While the impact of the golf clubface with the golf ball is the moment of truth that determines the ultimate success of your golf shot, consistently arriving at that impact point in the correct position is a never-ending challenge for golfers. Success or failure frequently starts with the first few feet of the backswing as the club moves away from the ball — better known as the takeaway. A proper takeaway sets the stage for a solid backswing, leading to a consistent downswing and solid contact. An improper takeaway sets in motion a chain of incorrect movements, awkward compensations and bad habits that rapidly dismantle a proper golf swing before it ever has a chance to develop.
Corey Fields, a PGA Class A Professional based in North Myrtle Beach, S.C., offers his assistance in achieving a proper takeaway that will improve your overall swing and more consistent ball-striking.
The thing I see most my students struggle with is the takeaway in the golf swing from the address position.
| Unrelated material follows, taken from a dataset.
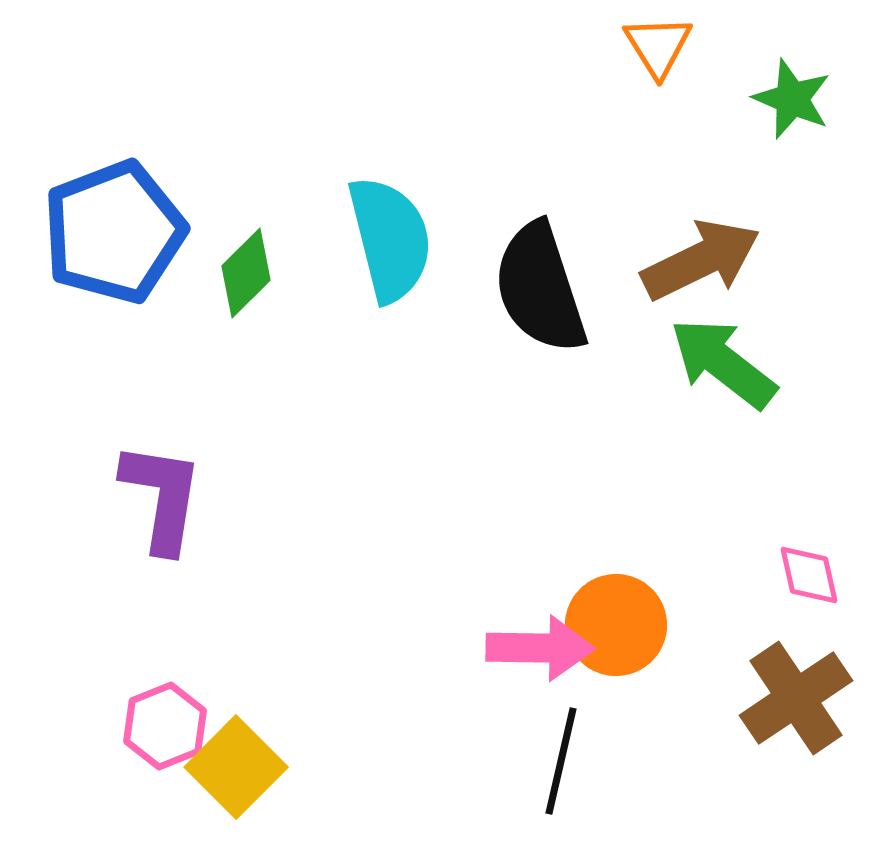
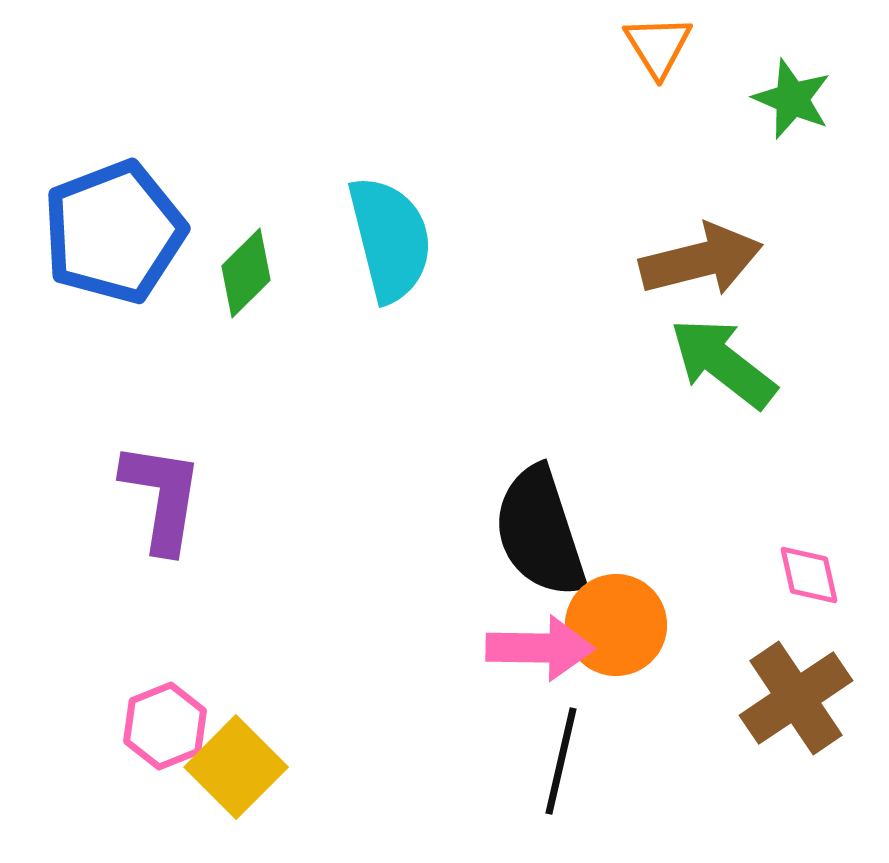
brown arrow: rotated 12 degrees clockwise
black semicircle: moved 244 px down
Most golfers who struggle with consistent impact and consistent ball flight have a poor takeaway.
So let’s clarify some of the common takeaway issues.
- Picking the club up to the outside – When you take the club too far out and up away from your body, you will likely be above the proper swing plane and too far “laid off” at the top of the golf swing.
- Taking the club too far to the inside – This will cause you to be under the proper swing plane and you will have to manipulate your downswing to get the club to the proper impact position.
- Fanning the clubface – This is the most common mistake I see my students make. Fanning the clubface is when you open the toe of the golf club too much causing an open clubface position which usually leads to a slice or push shot. Rolling your wrist away from the ball is the biggest fault that causes this.
So what is a proper takeaway and how do we practice it?
I have always believed that a good takeaway is moving the club head away from the golf ball in a slightly closed position. The club face needs to “mirror’ the golf ball longer in the takeaway and be slightly closed at a 10-15 degree angle to the golf ball. This is a proper one-piece takeaway.
The arms and club move away from the ball as a single unit. This will create a triangle shape with your arms. The goal is to move the triangle away from the ball all together. If you do this correctly you will not roll your wrists or the clubface and get the club into the proper parallel position at waist high with the shaft directly over your toe line completing a proper one-piece takeaway.
I am sure you have noticed players such as Rickie Fowler on the PGA Tour doing a pre-swing rehearsal of the takeaway right before they hit the shot. If you do this correctly, your chances of hitting a solid shot will greatly increase.
Here are a couple of drills to work on to get that great one-piece takeaway.
Triangle Drill – Take the club and place the butt end into your sternum. Take your normal grip and maintain the triangle in your backswing. This will give you the proper feeling of keeping the triangle in tact.
Towel Drill – Take a towel and put it across your chest underneath both your armpits. Keep the towel connected to your body on your takeaway and you will feel the triangle move away from the ball and the proper connection.
Reverse hand drill – For a right handed player get into your address position without a club. Take your right hand and place it in front of your left hand at the wrist with a straight left arm. You will feel the pressure of the top of your right hand against the back of your left wrist at the address position. Simply pull back with your right hand against your left wrist and you will get a good feel of the proper movement in the one-piece takeaway.